What is the difference between allele frequency and genotype frequency?
Allele frequency (represented by p and q) measures how common each variant of a gene is in the entire gene pool of a population. For example, if p = 0.7, then 70% of all copies of that gene in the population are the p allele. Genotype frequency (represented by p², 2pq, and q²) measures how common each combination of two alleles is in actual individuals. For example, q² = 0.09 means 9% of individuals are homozygous recessive (qq). The key difference: allele frequencies describe the gene pool, genotype frequencies describe individuals. Hardy-Weinberg connects these two levels: if you know allele frequencies (p and q), you can predict genotype frequencies (p², 2pq, q²).

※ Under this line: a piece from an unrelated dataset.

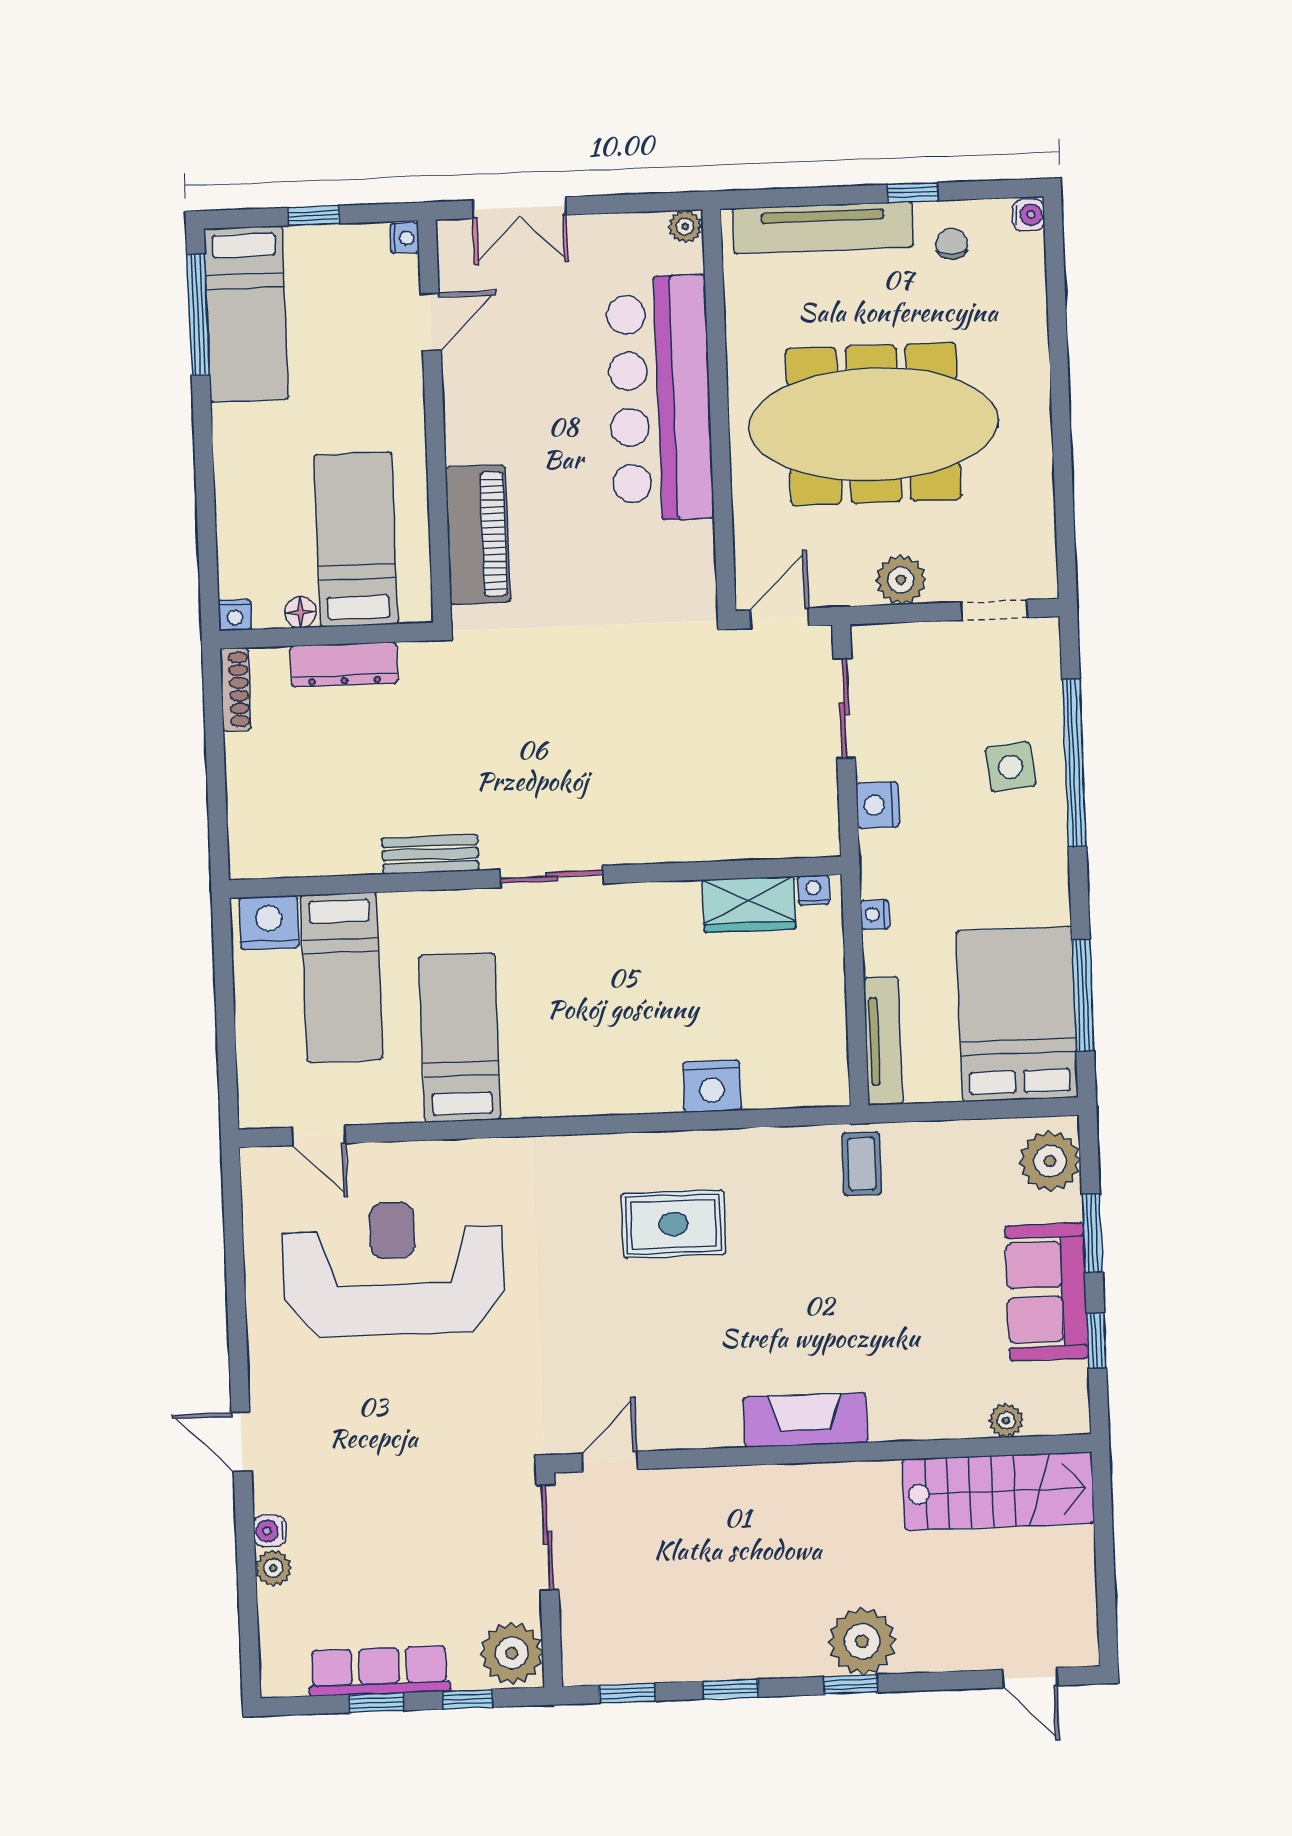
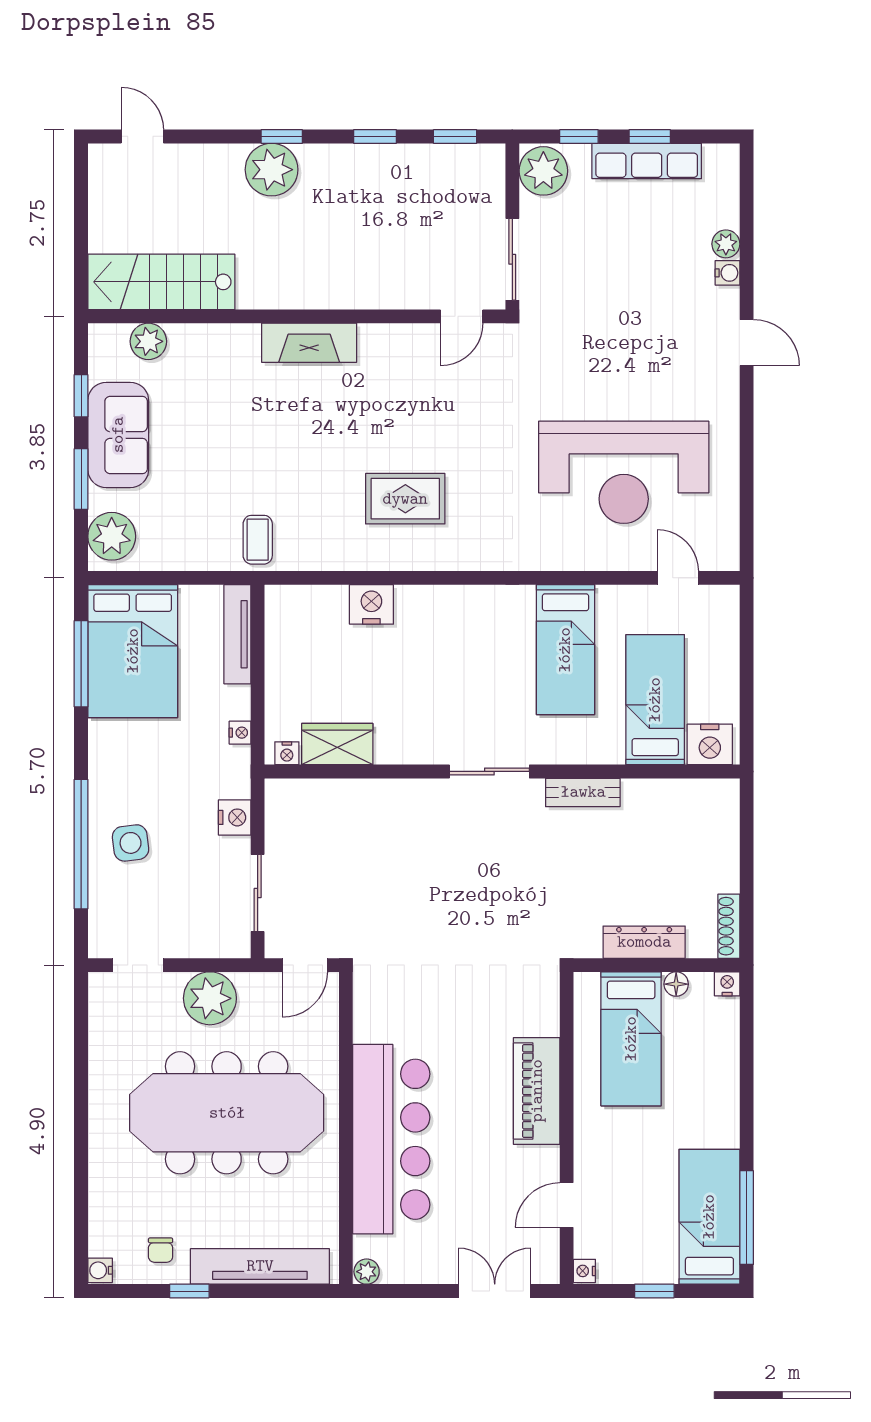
piano: (478, 535) -> (537, 1091), moved
plant: (901, 580) -> (210, 998), width x1.36, depth x1.36
plant: (1006, 1420) -> (148, 341), width x1.38, depth x1.38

Can a real population ever be in true Hardy-Weinberg equilibrium?
No, no real population perfectly satisfies all 5 conditions for Hardy-Weinberg equilibrium. Mutations occur constantly, populations experience gene flow through migration, mate choice is rarely completely random, all populations are finite (genetic drift always operates to some degree), and natural selection acts on virtually all traits. However, large populations with minimal evolutionary pressures can approximate Hardy-Weinberg closely enough that the model provides useful predictions. The value of Hardy-Weinberg isn’t in finding populations that perfectly match it, but in using deviations from equilibrium to detect and measure evolutionary change. It’s a baseline, not a description of reality.